Sur cette édition donc, seul les concerts à la Villa Noailles et les afters ont été maintenus, dans une ambiance exécrable puisque le public était furieux. Ce fut un désastre en termes de communication : tête d’affiche cette année-là et parrain du festival, Étienne Daho avait annoncé l’annulation de sa date en premier, avant notre propre communiqué. L’assurance a comblé les frais, et l’association s’en est remise, mais le préjudice en termes d’image était énorme.
En 2019, nous avions annoncé un certain nombre de têtes d’affiche comme Metronomy, avant de devoir reconfigurer la programmation faute de moyens : une société de production qui nous soutenait s’était retirée après mise en vente du festival.

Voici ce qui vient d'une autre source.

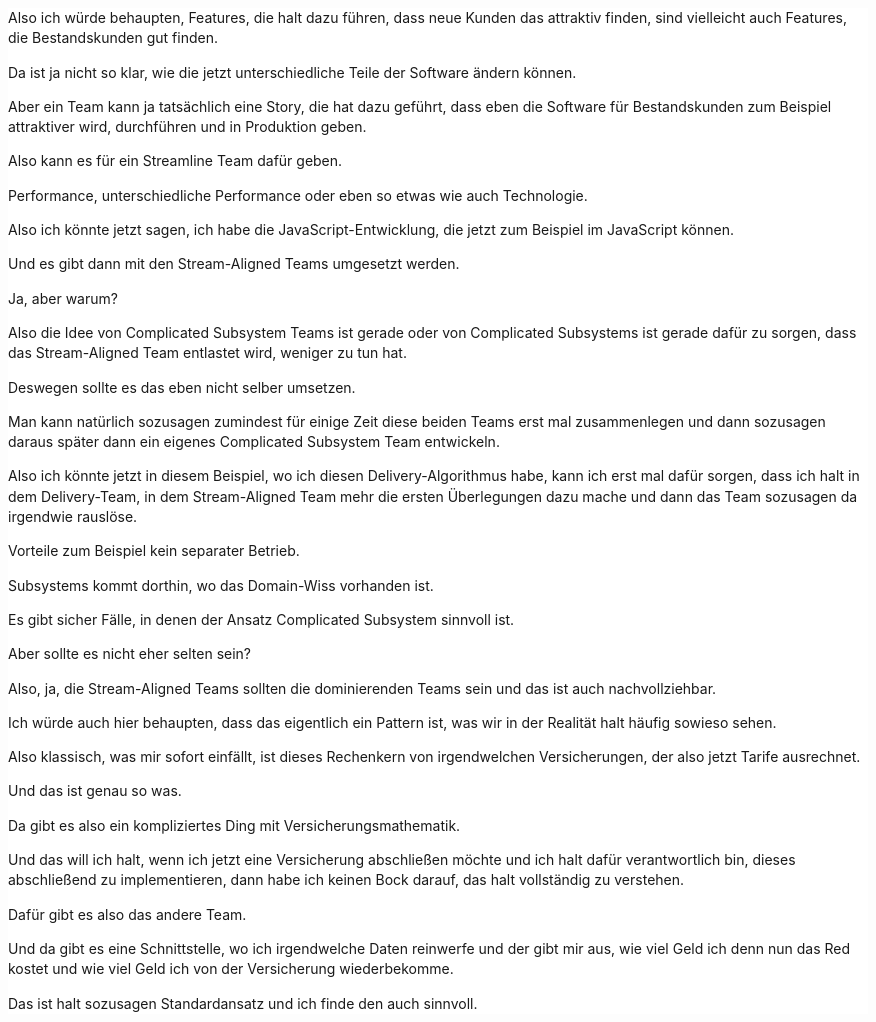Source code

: Also ich würde behaupten, Features, die halt dazu führen, dass neue Kunden das attraktiv finden, sind vielleicht auch Features, die Bestandskunden gut finden.

Da ist ja nicht so klar, wie die jetzt unterschiedliche Teile der Software ändern können.

Aber ein Team kann ja tatsächlich eine Story, die hat dazu geführt, dass eben die Software für Bestandskunden zum Beispiel attraktiver wird, durchführen und in Produktion geben.

Also kann es für ein Streamline Team dafür geben.

Performance, unterschiedliche Performance oder eben so etwas wie auch Technologie.

Also ich könnte jetzt sagen, ich habe die JavaScript-Entwicklung, die jetzt zum Beispiel im JavaScript können.

Und es gibt dann mit den Stream-Aligned Teams umgesetzt werden.

Ja, aber warum?

Also die Idee von Complicated Subsystem Teams ist gerade oder von Complicated Subsystems ist gerade dafür zu sorgen, dass das Stream-Aligned Team entlastet wird, weniger zu tun hat.

Deswegen sollte es das eben nicht selber umsetzen.

Man kann natürlich sozusagen zumindest für einige Zeit diese beiden Teams erst mal zusammenlegen und dann sozusagen daraus später dann ein eigenes Complicated Subsystem Team entwickeln.

Also ich könnte jetzt in diesem Beispiel, wo ich diesen Delivery-Algorithmus habe, kann ich erst mal dafür sorgen, dass ich halt in dem Delivery-Team, in dem Stream-Aligned Team mehr die ersten Überlegungen dazu mache und dann das Team sozusagen da irgendwie rauslöse.

Vorteile zum Beispiel kein separater Betrieb.

Subsystems kommt dorthin, wo das Domain-Wiss vorhanden ist.

Es gibt sicher Fälle, in denen der Ansatz Complicated Subsystem sinnvoll ist.

Aber sollte es nicht eher selten sein?

Also, ja, die Stream-Aligned Teams sollten die dominierenden Teams sein und das ist auch nachvollziehbar.

Ich würde auch hier behaupten, dass das eigentlich ein Pattern ist, was wir in der Realität halt häufig sowieso sehen.

Also klassisch, was mir sofort einfällt, ist dieses Rechenkern von irgendwelchen Versicherungen, der also jetzt Tarife ausrechnet.

Und das ist genau so was.

Da gibt es also ein kompliziertes Ding mit Versicherungsmathematik.

Und das will ich halt, wenn ich jetzt eine Versicherung abschließen möchte und ich halt dafür verantwortlich bin, dieses abschließend zu implementieren, dann habe ich keinen Bock darauf, das halt vollständig zu verstehen.

Dafür gibt es also das andere Team.

Und da gibt es eine Schnittstelle, wo ich irgendwelche Daten reinwerfe und der gibt mir aus, wie viel Geld ich denn nun das Red kostet und wie viel Geld ich von der Versicherung wiederbekomme.

Das ist halt sozusagen Standardansatz und ich finde den auch sinnvoll.
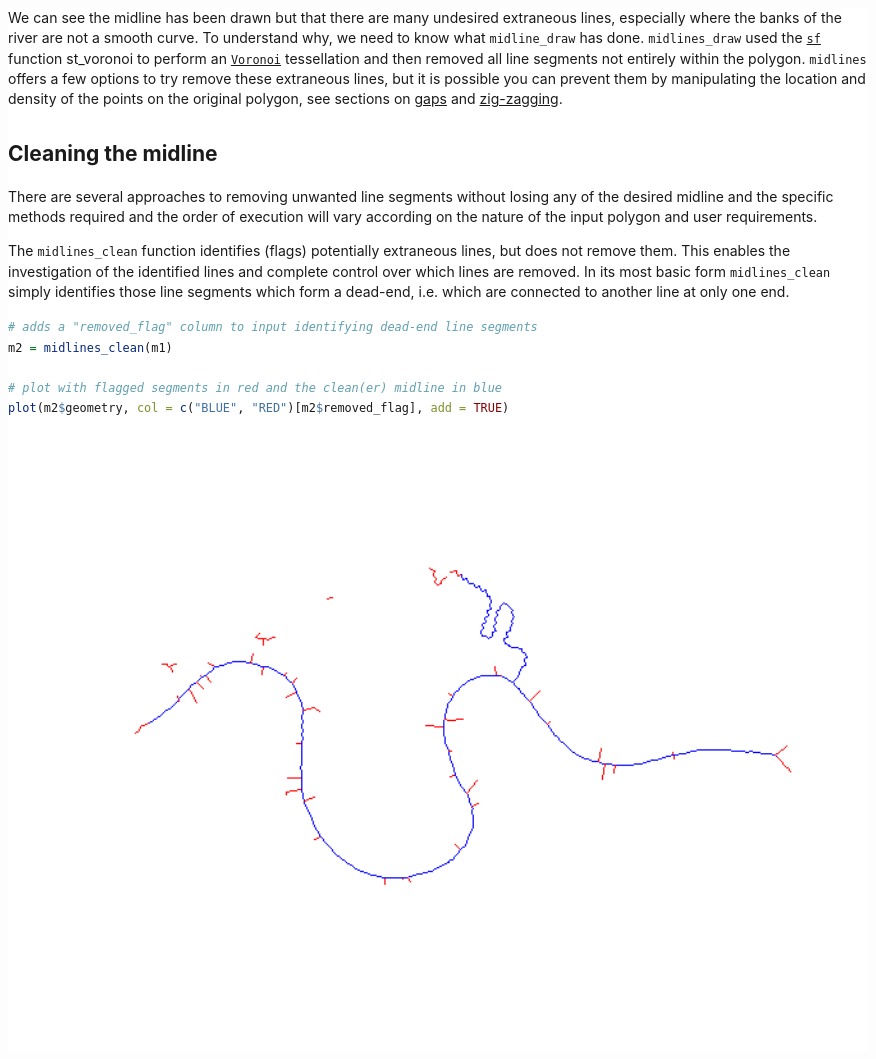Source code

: We can see the midline has been drawn but that there are many undesired
extraneous lines, especially where the banks of the river are not a
smooth curve. To understand why, we need to know what `midline_draw` has
done. `midlines_draw` used the [`sf`](https://github.com/r-spatial/sf)
function st_voronoi to perform an
[`Voronoi`](https://en.wikipedia.org/wiki/Voronoi_diagram) tessellation
and then removed all line segments not entirely within the polygon.
`midlines` offers a few options to try remove these extraneous lines,
but it is possible you can prevent them by manipulating the location and
density of the points on the original polygon, see sections on
[gaps](zig-zags-and-gaps) and [zig-zagging](#zig-zagging).

## Cleaning the midline

There are several approaches to removing unwanted line segments without
losing any of the desired midline and the specific methods required and
the order of execution will vary according on the nature of the input
polygon and user requirements.

The `midlines_clean` function identifies (flags) potentially extraneous
lines, but does not remove them. This enables the investigation of the
identified lines and complete control over which lines are removed. In
its most basic form `midlines_clean` simply identifies those line
segments which form a dead-end, i.e. which are connected to another line
at only one end.

``` r
# adds a "removed_flag" column to input identifying dead-end line segments
m2 = midlines_clean(m1)

# plot with flagged segments in red and the clean(er) midline in blue
plot(m2$geometry, col = c("BLUE", "RED")[m2$removed_flag], add = TRUE)
```

<img src="man/figures/README-clean1-1.png" width="100%" />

Elle l’a fait proprement, mais nous avons dû rétropédaler sur l’affiche, et ce fut encore un périple en terme de communication. Cerise sur le gâteau : une tempête nous a contraint d’annuler la soirée du samedi, traditionnellement la plus fréquentée.
Ces mésaventures nous ont imposé un long combat, mais nous avons su en faire une force. Une étrange énergie nous sauve dans ces moments-là. Il est à souligner que nous avons toujours gardé de bons contacts avec la Ville d’Hyères et la Région à travers ces épreuves.